The guest list stretches beyond the usual dance circles, with two Australian guitar bands popping up in unexpected ways. ‘You’re A Star’ reworks Amyl and The Sniffers’ ‘Big Dreams’ into a breakbeat driven rush, while ‘Hardstyle 2’ pulls the experimental post punk edge of Shady Nasty into an Underworld adjacent space alongside Kettama. Gibson’s real trick is his ability to connect with anyone. These tracks are not reinterpretations but full takeovers.
The visual world wrapped around the ‘USB002’ rollout reinforces the instinct behind the music. Phones were prohibited at shows staged in vast warehouse spaces under sweeping light rigs, while Gibson’s team shared striking black and white footage and created artwork for each single on site. Bottling that sense of urgency, the project is rooted in the thrill of the present moment, something Gibson seems able to summon simply by turning up.

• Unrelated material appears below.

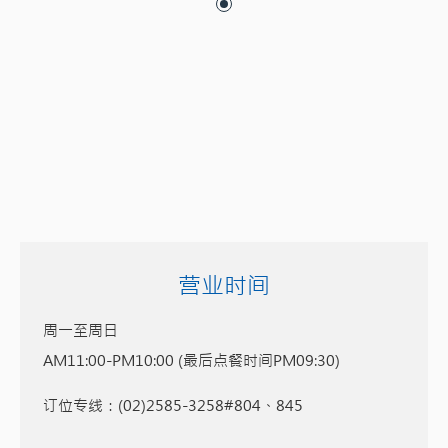
营业时间
周一至周日
AM11:00-PM10:00 (最后点餐时间PM09:30)
订位专线：(02)2585-3258#804、845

If the ‘Actual Life’ series and ‘Ten Days’ captured passing snapshots of experience, ‘USB’ is defined by constant movement, a space where boundaries are removed entirely. Sitting somewhere between an album and a playlist, ‘USB002’ underlines why Fred Again.. feels so dominant right now, and suggests that his current run may only be the beginning of something much bigger.